World’s criticism for Plastic

Centuries later, the worldwide revolt against plastic is one of the most trending hot topics for the 21st century. The biggest problem with plastic is not that it isn’t biodegradable; the problem is that even with the knowledge of this aspect the mass production of plastic is showing no signs of slowing down. If the plastic doesn’t decompose, it will continue to hang around our atmosphere for thousands of years. Every year almost 400 million tonnes of plastic are produced and about 50% of it is single-use plastic!  

Additionally, there is 8 plastic gyre in 5 major oceans of the world which is an ultimatum on marine life. Have you ever wondered the amount of plastic we find once we enter supermarkets? All of our food, clothes, and daily necessities are packed in plastic wrappers.
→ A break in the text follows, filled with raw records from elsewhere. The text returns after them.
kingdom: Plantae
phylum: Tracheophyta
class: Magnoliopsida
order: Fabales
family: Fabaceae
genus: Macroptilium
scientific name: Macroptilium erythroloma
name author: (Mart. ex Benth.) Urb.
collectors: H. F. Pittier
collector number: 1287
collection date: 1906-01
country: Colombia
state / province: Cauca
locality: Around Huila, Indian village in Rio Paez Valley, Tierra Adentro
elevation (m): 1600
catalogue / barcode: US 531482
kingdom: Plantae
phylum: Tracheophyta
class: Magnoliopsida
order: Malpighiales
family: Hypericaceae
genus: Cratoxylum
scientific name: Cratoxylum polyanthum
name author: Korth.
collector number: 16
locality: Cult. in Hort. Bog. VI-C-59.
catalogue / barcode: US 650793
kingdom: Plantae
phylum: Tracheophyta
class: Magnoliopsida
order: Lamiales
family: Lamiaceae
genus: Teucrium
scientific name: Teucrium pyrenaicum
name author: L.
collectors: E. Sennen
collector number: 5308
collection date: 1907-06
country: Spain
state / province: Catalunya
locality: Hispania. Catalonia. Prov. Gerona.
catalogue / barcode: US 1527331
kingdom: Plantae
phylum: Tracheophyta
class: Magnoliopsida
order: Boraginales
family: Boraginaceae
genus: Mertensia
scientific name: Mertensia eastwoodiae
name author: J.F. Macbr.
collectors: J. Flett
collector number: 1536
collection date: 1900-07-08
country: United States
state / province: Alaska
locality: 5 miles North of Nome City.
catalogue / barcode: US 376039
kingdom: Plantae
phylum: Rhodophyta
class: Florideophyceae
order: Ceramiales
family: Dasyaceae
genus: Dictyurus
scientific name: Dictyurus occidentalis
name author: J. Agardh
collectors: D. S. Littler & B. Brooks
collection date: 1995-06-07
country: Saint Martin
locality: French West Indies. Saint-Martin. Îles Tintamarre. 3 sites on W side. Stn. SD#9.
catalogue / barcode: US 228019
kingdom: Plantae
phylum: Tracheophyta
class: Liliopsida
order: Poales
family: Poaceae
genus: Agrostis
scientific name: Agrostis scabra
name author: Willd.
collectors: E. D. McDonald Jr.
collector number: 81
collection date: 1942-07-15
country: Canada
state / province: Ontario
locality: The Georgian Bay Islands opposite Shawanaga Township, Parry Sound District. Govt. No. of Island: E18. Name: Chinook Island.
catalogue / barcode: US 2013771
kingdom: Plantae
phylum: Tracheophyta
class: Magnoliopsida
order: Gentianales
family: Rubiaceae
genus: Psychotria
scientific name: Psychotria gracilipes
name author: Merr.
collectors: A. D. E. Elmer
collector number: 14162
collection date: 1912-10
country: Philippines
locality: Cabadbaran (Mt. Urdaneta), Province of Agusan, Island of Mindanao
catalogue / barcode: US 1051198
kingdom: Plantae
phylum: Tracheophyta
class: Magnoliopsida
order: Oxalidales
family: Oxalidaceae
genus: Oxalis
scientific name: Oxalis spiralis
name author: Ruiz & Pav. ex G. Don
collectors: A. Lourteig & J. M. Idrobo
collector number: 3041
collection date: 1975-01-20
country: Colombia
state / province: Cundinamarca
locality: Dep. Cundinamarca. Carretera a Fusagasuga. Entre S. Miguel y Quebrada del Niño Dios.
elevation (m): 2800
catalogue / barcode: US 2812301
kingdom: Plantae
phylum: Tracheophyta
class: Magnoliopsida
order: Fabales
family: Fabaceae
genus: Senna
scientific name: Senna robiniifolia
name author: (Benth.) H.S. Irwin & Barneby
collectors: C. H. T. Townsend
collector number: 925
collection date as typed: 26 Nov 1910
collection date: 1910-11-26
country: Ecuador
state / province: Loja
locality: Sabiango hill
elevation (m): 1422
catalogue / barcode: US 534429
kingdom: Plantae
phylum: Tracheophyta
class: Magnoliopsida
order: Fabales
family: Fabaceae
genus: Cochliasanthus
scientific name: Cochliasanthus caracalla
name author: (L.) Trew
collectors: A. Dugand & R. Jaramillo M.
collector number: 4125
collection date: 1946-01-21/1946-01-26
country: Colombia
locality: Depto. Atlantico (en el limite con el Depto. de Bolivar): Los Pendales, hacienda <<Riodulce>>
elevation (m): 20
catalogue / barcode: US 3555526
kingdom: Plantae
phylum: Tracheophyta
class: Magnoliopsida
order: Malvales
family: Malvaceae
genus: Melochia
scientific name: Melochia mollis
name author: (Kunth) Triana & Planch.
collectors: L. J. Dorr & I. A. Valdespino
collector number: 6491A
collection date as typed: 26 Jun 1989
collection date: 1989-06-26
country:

It is shocking to realize the rate of plastic production on daily basis! But why the production rate so high, because the consumer rate is high. We prefer purchasing stuff beautifully packed in plastic wrappers rather than any other materials. It is a kind of mind-set which we have adopted in order to maintain our fake elegance.

With time several governmental initiatives, as well as individual organizations, are coming up to challenge plastic pollution which might sound like a start of an environmental victory, but the reality remains far comprehensive. In reality, climate change is threatening the planet in the worst way possible, thanks to the growing plastic pollution. We guess with time progress is the only constant, just like the 19th century when ivory alternative led to the plastic invention, 21st century might need to work on a plastic alternative. If not, we may continue to siege the future generations to come.